While the ideal approach might be to randomly assign students to the camp and then compare scores after the camp, in this case, it appears that students with lower scores went to camp. Given our lack of contextual information, there is no obvious story for what we see in Figure 3.1 that is more plausible than (or at least as simple as) one that attributes a positive effect on test scores of going to the science camp.

A question that we might now have is: What is the best way to test for an effect of the science camp on test scores? One reasonable hypothesis is that the summer camp has a biggest effect on seventh-grade scores and that we might compare seventh-grade scores with sixth-grade scores to get the best estimate of the effect of camp on scores.

In the code below, we use .filter() to limit our analysis to data related to sixth and seventh grades. We then calculate mean scores for each value of ["post", "treat"]. We then use .pivot() to put score values for different levels of post in the same row so that we can calculate change.

test_summ = (
    camp_scores
    .filter(pl.col("grade").is_in([6, 7]))
    .group_by("post", "treat")
    .agg(pl.col("score").mean())
    .pivot(on="post", values="score")
    .rename({"true": "post", "false": "pre"})
    .with_columns(change=pl.col("post") - pl.col("pre"))
)

You may find it helpful in understanding method chains (or “pipelines”) such as this one to look at the intermediate output along the pipeline. For example, remove the assignment to test_summ and comment out the lines after the .agg() line and run that, you can see what is coming out at that point of the method chain:

# test_summ = 
(
    camp_scores
    .filter(pl.col("grade").is_in([6, 7]))
    .group_by(["post", "treat"])
    .agg(pl.col("score").mean())
    # .pivot(on="post", index="treat", values="score")
    # .rename({"true": "post", "false": "pre"})
    # .with_columns(change=pl.col("post") - pl.col("pre"))
)

We strongly recommend that you use this approach liberally when working through this book (and when debugging your own pipelines).

We stored the results of our analysis in the data frame test_summ, which we show in Table 3.1.

test_summ.with_columns(pl.col(pl.Float64).round(3))

Table 3.1: Initial analysis of student scores

treat	pre	post	change
true	511.016	531.729	20.713
false	515.354	519.515	4.161

We see in Table 3.1 that the mean score of the treated students (i.e., those who went to the summer camp) increased by 20.713, while the mean score of the control students increased by 4.161.

## [EXCERPTED RECORDS]
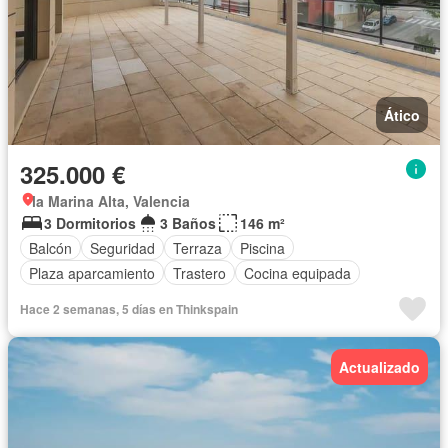
Ático
325.000 €
la Marina Alta, Valencia
3 Dormitorios
3 Baños
146 m²
Balcón
Seguridad
Terraza
Piscina
Plaza aparcamiento
Trastero
Cocina equipada
Hace 2 semanas, 5 días en Thinkspain
Actualizado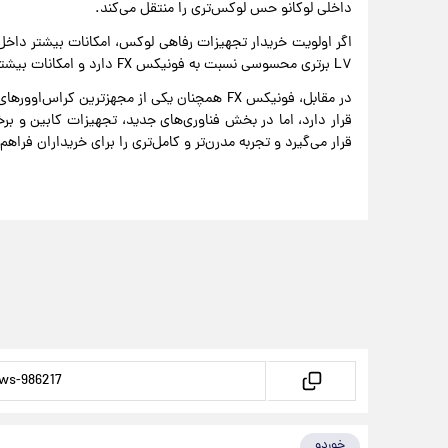
داخلی لوکانو حس لوکس‌تری را منتقل می‌کند.
اگر اولویت خریدار تجهیزات رفاهی لوکس، امکانات بیشتر داخل ک
L۷ برتری محسوسی نسبت به فونیکس FX دارد و امکانات بیشتری را در اختیار راننده و سرنشینان قرار می‌دهد.
در مقابل، فونیکس FX همچنان یکی از مجهزترین کر
قرار می‌گیرد و تجربه مدرن‌تر و کامل‌تری را برای خریداران فراهم 
خوردو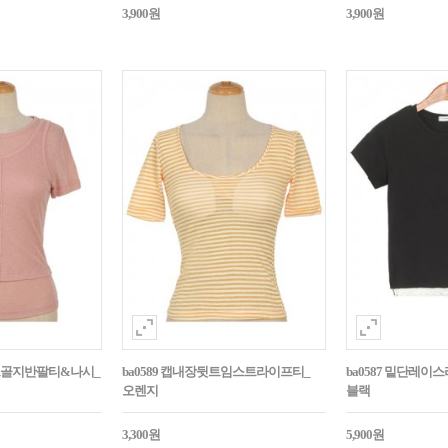
3,900원
3,900원
라운드골지반팔티&나시_
ba0589 캡내장뒷트임스트라이프티_
ba0587 밑단레
오렌지
블랙
3,300원
5,900원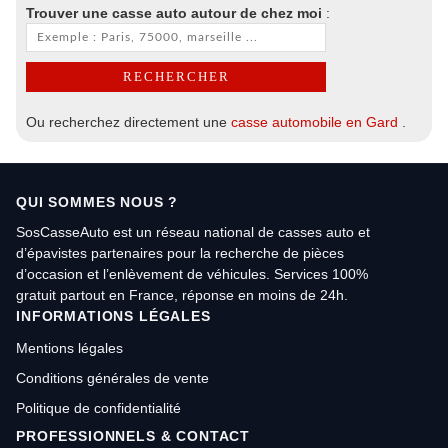
Trouver une casse auto autour de chez moi
:
Ou recherchez directement une
casse automobile en Gard
.
QUI SOMMES NOUS ?
SosCasseAuto est un réseau national de casses auto et
d’épavistes partenaires pour la recherche de pièces
d’occasion et l’enlèvement de véhicules. Services 100%
gratuit partout en France, réponse en moins de 24h.
INFORMATIONS LÉGALES
Mentions légales
Conditions générales de vente
Politique de confidentialité
PROFESSIONNELS & CONTACT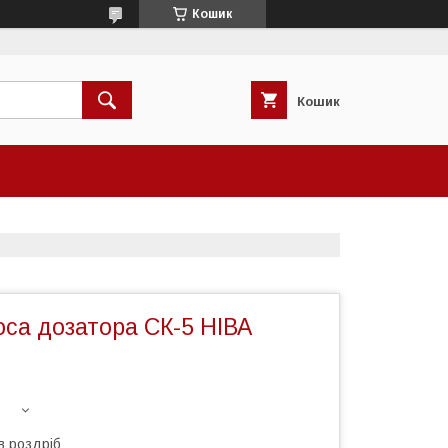
Кошик
Кошик
са дозатора СК-5 НІВА
в роздріб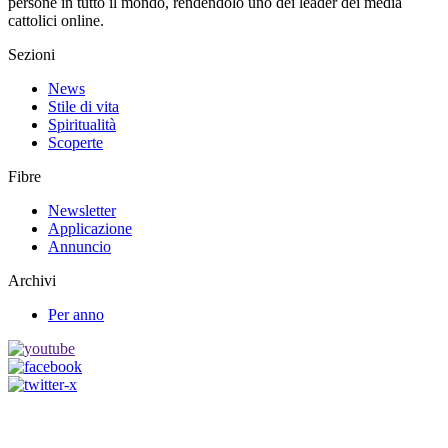
persone in tutto il mondo, rendendolo uno dei leader dei media
cattolici online.
Sezioni
News
Stile di vita
Spiritualità
Scoperte
Fibre
Newsletter
Applicazione
Annuncio
Archivi
Per anno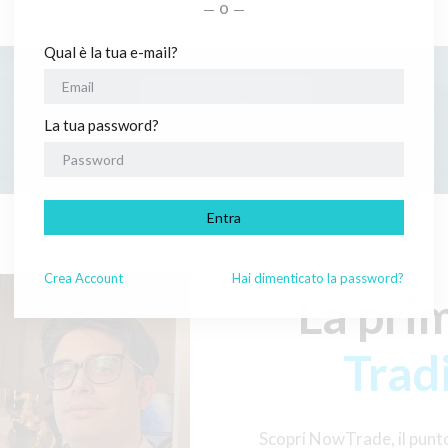
o
Qual è la tua e-mail?
Accedi a NowTrade
La tua password?
Entra
Crea
Account
Hai dimenticato la password?
La pri
Trad
Scopri NowTrade, il punt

## [TASK INSTRUCTIONS]
Answer from the science camp passage:
(a) Which two grades does the analysis keep when it filters the data?
(b) Which method places score values for different levels of post in the same row?
(c) By how much did the mean score of the treated students increase?
Answer from the text alone and not from the listing.

## [ANSWER]
(a) Sixth and seventh grades.
(b) The .pivot() method.
(c) By 20.713.